Page-level text extractions:
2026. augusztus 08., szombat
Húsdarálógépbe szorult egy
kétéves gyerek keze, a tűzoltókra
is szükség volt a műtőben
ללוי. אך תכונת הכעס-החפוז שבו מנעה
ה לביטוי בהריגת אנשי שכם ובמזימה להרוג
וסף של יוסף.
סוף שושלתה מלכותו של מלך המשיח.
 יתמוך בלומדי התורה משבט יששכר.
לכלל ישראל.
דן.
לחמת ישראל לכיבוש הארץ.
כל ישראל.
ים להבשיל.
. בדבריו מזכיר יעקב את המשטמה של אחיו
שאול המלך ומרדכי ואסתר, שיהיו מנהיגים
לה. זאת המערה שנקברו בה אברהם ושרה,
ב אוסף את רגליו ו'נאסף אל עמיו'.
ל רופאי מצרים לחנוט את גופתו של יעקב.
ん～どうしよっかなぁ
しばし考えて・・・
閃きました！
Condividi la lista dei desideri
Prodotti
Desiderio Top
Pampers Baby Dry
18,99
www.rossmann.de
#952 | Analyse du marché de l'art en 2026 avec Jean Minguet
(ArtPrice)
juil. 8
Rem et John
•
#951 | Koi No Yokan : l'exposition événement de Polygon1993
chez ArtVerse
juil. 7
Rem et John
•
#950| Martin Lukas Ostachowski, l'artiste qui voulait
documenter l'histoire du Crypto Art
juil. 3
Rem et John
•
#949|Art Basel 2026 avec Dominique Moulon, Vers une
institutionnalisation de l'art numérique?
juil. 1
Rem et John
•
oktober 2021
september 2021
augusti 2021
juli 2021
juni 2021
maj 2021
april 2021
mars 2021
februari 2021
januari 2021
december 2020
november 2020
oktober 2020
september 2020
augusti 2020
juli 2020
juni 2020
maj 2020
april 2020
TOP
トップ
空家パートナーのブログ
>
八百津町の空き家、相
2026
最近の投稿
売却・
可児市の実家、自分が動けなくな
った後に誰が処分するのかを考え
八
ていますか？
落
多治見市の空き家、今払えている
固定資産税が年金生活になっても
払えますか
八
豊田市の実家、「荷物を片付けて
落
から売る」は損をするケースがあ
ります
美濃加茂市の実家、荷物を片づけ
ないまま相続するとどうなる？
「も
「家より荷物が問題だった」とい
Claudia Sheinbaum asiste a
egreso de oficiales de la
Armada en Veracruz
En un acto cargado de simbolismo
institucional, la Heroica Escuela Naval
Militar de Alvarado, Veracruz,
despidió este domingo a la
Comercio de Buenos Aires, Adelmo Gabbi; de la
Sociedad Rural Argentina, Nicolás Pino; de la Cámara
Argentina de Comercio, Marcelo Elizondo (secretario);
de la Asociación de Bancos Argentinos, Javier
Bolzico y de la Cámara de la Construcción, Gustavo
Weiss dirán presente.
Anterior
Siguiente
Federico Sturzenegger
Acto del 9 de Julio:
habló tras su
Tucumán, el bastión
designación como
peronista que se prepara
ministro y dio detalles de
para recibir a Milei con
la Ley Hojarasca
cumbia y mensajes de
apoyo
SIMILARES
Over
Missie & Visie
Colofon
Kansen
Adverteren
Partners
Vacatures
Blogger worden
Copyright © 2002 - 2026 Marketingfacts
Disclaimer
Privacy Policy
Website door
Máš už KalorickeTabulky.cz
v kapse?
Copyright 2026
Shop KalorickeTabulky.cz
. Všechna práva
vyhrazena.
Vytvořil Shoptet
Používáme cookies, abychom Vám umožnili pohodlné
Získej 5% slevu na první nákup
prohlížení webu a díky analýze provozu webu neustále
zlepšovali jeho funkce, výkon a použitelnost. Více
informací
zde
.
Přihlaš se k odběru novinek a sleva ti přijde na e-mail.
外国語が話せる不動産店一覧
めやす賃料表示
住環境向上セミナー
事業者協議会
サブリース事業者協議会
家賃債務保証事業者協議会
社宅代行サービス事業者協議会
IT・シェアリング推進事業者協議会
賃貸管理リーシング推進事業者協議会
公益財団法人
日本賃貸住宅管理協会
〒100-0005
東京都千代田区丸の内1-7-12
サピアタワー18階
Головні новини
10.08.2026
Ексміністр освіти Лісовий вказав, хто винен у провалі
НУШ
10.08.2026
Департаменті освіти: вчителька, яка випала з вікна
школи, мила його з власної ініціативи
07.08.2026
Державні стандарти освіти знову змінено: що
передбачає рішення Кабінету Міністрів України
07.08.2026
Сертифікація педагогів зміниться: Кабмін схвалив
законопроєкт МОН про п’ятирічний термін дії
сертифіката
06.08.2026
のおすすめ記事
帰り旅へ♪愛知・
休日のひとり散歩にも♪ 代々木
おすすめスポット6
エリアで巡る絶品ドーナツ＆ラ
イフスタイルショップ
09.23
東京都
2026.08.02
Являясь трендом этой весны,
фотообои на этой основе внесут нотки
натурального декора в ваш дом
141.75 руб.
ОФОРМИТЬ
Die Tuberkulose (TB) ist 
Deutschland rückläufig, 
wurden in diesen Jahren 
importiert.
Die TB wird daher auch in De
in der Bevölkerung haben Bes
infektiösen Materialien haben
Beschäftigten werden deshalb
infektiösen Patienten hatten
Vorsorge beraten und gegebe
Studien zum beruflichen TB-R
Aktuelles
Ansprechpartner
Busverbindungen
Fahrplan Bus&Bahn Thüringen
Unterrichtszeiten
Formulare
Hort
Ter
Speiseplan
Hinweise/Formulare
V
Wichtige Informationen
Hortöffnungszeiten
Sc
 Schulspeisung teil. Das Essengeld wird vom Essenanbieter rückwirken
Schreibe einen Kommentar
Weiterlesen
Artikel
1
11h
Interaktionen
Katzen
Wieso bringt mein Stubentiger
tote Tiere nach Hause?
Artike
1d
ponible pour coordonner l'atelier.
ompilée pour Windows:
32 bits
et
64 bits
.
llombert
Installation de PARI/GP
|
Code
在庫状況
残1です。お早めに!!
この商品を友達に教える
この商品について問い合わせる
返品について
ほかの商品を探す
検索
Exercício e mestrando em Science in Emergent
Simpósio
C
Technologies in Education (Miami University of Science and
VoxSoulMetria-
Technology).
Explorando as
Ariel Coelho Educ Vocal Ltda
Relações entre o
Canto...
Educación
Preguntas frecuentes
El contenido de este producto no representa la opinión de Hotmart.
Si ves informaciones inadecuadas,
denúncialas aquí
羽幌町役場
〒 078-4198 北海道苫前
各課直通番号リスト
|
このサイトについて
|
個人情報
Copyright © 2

**Required work:**
The entries above are to be copied word for word.

**Output of the task:**
2026. augusztus 08., szombat
Húsdarálógépbe szorult egy
kétéves gyerek keze, a tűzoltókra
is szükség volt a műtőben
ללוי. אך תכונת הכעס-החפוז שבו מנעה
ה לביטוי בהריגת אנשי שכם ובמזימה להרוג
וסף של יוסף.
סוף שושלתה מלכותו של מלך המשיח.
 יתמוך בלומדי התורה משבט יששכר.
לכלל ישראל.
דן.
לחמת ישראל לכיבוש הארץ.
כל ישראל.
ים להבשיל.
. בדבריו מזכיר יעקב את המשטמה של אחיו
שאול המלך ומרדכי ואסתר, שיהיו מנהיגים
לה. זאת המערה שנקברו בה אברהם ושרה,
ב אוסף את רגליו ו'נאסף אל עמיו'.
ל רופאי מצרים לחנוט את גופתו של יעקב.
ん～どうしよっかなぁ
しばし考えて・・・
閃きました！
Condividi la lista dei desideri
Prodotti
Desiderio Top
Pampers Baby Dry
18,99
www.rossmann.de
#952 | Analyse du marché de l'art en 2026 avec Jean Minguet
(ArtPrice)
juil. 8
Rem et John
•
#951 | Koi No Yokan : l'exposition événement de Polygon1993
chez ArtVerse
juil. 7
Rem et John
•
#950| Martin Lukas Ostachowski, l'artiste qui voulait
documenter l'histoire du Crypto Art
juil. 3
Rem et John
•
#949|Art Basel 2026 avec Dominique Moulon, Vers une
institutionnalisation de l'art numérique?
juil. 1
Rem et John
•
oktober 2021
september 2021
augusti 2021
juli 2021
juni 2021
maj 2021
april 2021
mars 2021
februari 2021
januari 2021
december 2020
november 2020
oktober 2020
september 2020
augusti 2020
juli 2020
juni 2020
maj 2020
april 2020
TOP
トップ
空家パートナーのブログ
>
八百津町の空き家、相
2026
最近の投稿
売却・
可児市の実家、自分が動けなくな
った後に誰が処分するのかを考え
八
ていますか？
落
多治見市の空き家、今払えている
固定資産税が年金生活になっても
払えますか
八
豊田市の実家、「荷物を片付けて
落
から売る」は損をするケースがあ
ります
美濃加茂市の実家、荷物を片づけ
ないまま相続するとどうなる？
「も
「家より荷物が問題だった」とい
Claudia Sheinbaum asiste a
egreso de oficiales de la
Armada en Veracruz
En un acto cargado de simbolismo
institucional, la Heroica Escuela Naval
Militar de Alvarado, Veracruz,
despidió este domingo a la
Comercio de Buenos Aires, Adelmo Gabbi; de la
Sociedad Rural Argentina, Nicolás Pino; de la Cámara
Argentina de Comercio, Marcelo Elizondo (secretario);
de la Asociación de Bancos Argentinos, Javier
Bolzico y de la Cámara de la Construcción, Gustavo
Weiss dirán presente.
Anterior
Siguiente
Federico Sturzenegger
Acto del 9 de Julio:
habló tras su
Tucumán, el bastión
designación como
peronista que se prepara
ministro y dio detalles de
para recibir a Milei con
la Ley Hojarasca
cumbia y mensajes de
apoyo
SIMILARES
Over
Missie & Visie
Colofon
Kansen
Adverteren
Partners
Vacatures
Blogger worden
Copyright © 2002 - 2026 Marketingfacts
Disclaimer
Privacy Policy
Website door
Máš už KalorickeTabulky.cz
v kapse?
Copyright 2026
Shop KalorickeTabulky.cz
. Všechna práva
vyhrazena.
Vytvořil Shoptet
Používáme cookies, abychom Vám umožnili pohodlné
Získej 5% slevu na první nákup
prohlížení webu a díky analýze provozu webu neustále
zlepšovali jeho funkce, výkon a použitelnost. Více
informací
zde
.
Přihlaš se k odběru novinek a sleva ti přijde na e-mail.
外国語が話せる不動産店一覧
めやす賃料表示
住環境向上セミナー
事業者協議会
サブリース事業者協議会
家賃債務保証事業者協議会
社宅代行サービス事業者協議会
IT・シェアリング推進事業者協議会
賃貸管理リーシング推進事業者協議会
公益財団法人
日本賃貸住宅管理協会
〒100-0005
東京都千代田区丸の内1-7-12
サピアタワー18階
Головні новини
10.08.2026
Ексміністр освіти Лісовий вказав, хто винен у провалі
НУШ
10.08.2026
Департаменті освіти: вчителька, яка випала з вікна
школи, мила його з власної ініціативи
07.08.2026
Державні стандарти освіти знову змінено: що
передбачає рішення Кабінету Міністрів України
07.08.2026
Сертифікація педагогів зміниться: Кабмін схвалив
законопроєкт МОН про п’ятирічний термін дії
сертифіката
06.08.2026
のおすすめ記事
帰り旅へ♪愛知・
休日のひとり散歩にも♪ 代々木
おすすめスポット6
エリアで巡る絶品ドーナツ＆ラ
イフスタイルショップ
09.23
東京都
2026.08.02
Являясь трендом этой весны,
фотообои на этой основе внесут нотки
натурального декора в ваш дом
141.75 руб.
ОФОРМИТЬ
Die Tuberkulose (TB) ist 
Deutschland rückläufig, 
wurden in diesen Jahren 
importiert.
Die TB wird daher auch in De
in der Bevölkerung haben Bes
infektiösen Materialien haben
Beschäftigten werden deshalb
infektiösen Patienten hatten
Vorsorge beraten und gegebe
Studien zum beruflichen TB-R
Aktuelles
Ansprechpartner
Busverbindungen
Fahrplan Bus&Bahn Thüringen
Unterrichtszeiten
Formulare
Hort
Ter
Speiseplan
Hinweise/Formulare
V
Wichtige Informationen
Hortöffnungszeiten
Sc
 Schulspeisung teil. Das Essengeld wird vom Essenanbieter rückwirken
Schreibe einen Kommentar
Weiterlesen
Artikel
1
11h
Interaktionen
Katzen
Wieso bringt mein Stubentiger
tote Tiere nach Hause?
Artike
1d
ponible pour coordonner l'atelier.
ompilée pour Windows:
32 bits
et
64 bits
.
llombert
Installation de PARI/GP
|
Code
在庫状況
残1です。お早めに!!
この商品を友達に教える
この商品について問い合わせる
返品について
ほかの商品を探す
検索
Exercício e mestrando em Science in Emergent
Simpósio
C
Technologies in Education (Miami University of Science and
VoxSoulMetria-
Technology).
Explorando as
Ariel Coelho Educ Vocal Ltda
Relações entre o
Canto...
Educación
Preguntas frecuentes
El contenido de este producto no representa la opinión de Hotmart.
Si ves informaciones inadecuadas,
denúncialas aquí
羽幌町役場
〒 078-4198 北海道苫前
各課直通番号リスト
|
このサイトについて
|
個人情報
Copyright © 2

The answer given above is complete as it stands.